Деградация ума моей матери протекала без названия. Что же мне тогда делать с моим расстройством? Хотя о деменции за последние пятнадцать лет после смерти моей матери узнали многое, все источники, кроме самых оккультных, соглашаются, что в конечном счете исцелить деменцию невозможно, как любые другие заболевания мозга, симптомы которых сводятся к постепенному спаду уровня умственных способностей, а значит, «лишают больных возможности мыслить достаточно ясно для совершения рутинных дел, таких как одевание или поглощение пищи», «способности решать проблемы или контролировать эмоции», а также искусства различать то, что реально, и «то, чего на самом деле нет».

Несмотря на отсутствие средств, которые могли хотя бы приблизиться к «исцелению», существуют лекарства, замедляющие прогресс болезни Альцгеймера и других видов деменций.
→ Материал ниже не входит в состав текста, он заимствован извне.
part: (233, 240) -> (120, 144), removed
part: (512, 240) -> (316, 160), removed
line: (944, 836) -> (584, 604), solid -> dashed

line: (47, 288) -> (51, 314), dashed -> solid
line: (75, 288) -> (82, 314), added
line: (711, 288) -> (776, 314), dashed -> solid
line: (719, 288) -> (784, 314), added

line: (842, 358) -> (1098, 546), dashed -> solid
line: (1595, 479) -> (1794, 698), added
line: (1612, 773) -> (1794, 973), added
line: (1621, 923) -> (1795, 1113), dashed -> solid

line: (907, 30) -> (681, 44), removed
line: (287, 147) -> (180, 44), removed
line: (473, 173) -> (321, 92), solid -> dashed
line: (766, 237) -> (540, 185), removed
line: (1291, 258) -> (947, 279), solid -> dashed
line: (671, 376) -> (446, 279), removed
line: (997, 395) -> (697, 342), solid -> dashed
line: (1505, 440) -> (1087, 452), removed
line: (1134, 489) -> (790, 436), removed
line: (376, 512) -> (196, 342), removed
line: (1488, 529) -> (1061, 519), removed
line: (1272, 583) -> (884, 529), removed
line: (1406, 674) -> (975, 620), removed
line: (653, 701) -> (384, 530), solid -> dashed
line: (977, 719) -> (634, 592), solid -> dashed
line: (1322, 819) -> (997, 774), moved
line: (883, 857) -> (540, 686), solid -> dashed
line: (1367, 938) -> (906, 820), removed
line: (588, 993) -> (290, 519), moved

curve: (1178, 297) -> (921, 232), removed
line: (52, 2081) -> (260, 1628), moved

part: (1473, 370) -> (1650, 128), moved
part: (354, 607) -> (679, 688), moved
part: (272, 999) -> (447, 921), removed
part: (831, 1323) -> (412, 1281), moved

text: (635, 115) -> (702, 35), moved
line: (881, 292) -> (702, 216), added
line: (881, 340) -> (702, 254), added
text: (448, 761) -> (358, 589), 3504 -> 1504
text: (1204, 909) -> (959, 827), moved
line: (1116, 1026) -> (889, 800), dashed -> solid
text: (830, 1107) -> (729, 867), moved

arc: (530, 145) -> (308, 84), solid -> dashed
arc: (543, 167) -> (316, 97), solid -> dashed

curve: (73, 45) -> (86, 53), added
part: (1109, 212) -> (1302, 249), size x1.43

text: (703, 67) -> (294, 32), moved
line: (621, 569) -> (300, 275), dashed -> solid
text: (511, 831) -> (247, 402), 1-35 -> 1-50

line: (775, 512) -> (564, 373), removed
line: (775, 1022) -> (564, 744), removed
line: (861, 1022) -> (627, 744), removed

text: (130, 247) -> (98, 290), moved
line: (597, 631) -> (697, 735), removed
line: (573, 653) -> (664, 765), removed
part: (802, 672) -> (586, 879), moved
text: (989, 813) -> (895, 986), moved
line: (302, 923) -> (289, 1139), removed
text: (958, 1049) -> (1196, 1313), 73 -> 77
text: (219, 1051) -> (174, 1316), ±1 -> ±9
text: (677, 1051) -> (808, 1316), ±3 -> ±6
Однако мои первичные исследования подтвердили то, что мы с Питером узнали на личном опыте: никакое из существующих лекарств не может предотвратить неизбежный упадок, который настигает даже пациентов, находящихся под самым строгим медицинским наблюдением. Более того, мы боялись, что из-за поиска точного диагноза попадем в ловушку, которую писатель и врач Атул Гаванде назвал «непреодолимой инерцией медицинского лечения». Тем не менее мы оба – люди, которые хотят знать, просвещение всегда притягивало нас, как огонь притягивает мотыльков. К тому же подтверждение наших подозрений могло бы помочь нам подготовиться. Если бы впереди замаячило неназываемое, мы смогли бы спланировать дорогостоящий уход, понижение качества нашей текущей жизни и способ закончить мою жизнь в подходящий момент.

Я попросила Питера сходить со мной на первый прием у врача в 2010 году. Терапевт вежливо учла наши сомнения о ценности постановки диагноза. Она выслушала наши проповеди о том, что мы считаем достойным уровнем жизни, и не давила на нас, позволив самим подумать, прежде чем последовать ее предложению сделать мне МРТ. Результаты сканирования выявили «повреждения белого вещества» – показатель забитых микрососудов, по которым кровь не могла добраться до близлежащих областей мозга. Доктор Эборн подтвердила мудрость Интернета: сосудистая деменция может ослабнуть при приеме препаратов, понижающих уровень холестерина и кровяное давление. Однако сначала невролог должна была подтвердить связь между выявленными повреждениями и моими проблемами с памятью.

Обследование у невролога, у нейропсихолога, десятки тестов, сотни долларов – и наконец моя невролог произнесла слово на букву «д». Так или иначе, его симптомы у себя я уже замечала. Врач сообщила, что понадобится еще два неврологических заключения с разницей в два года, чтобы официально диагностировать у меня деменцию.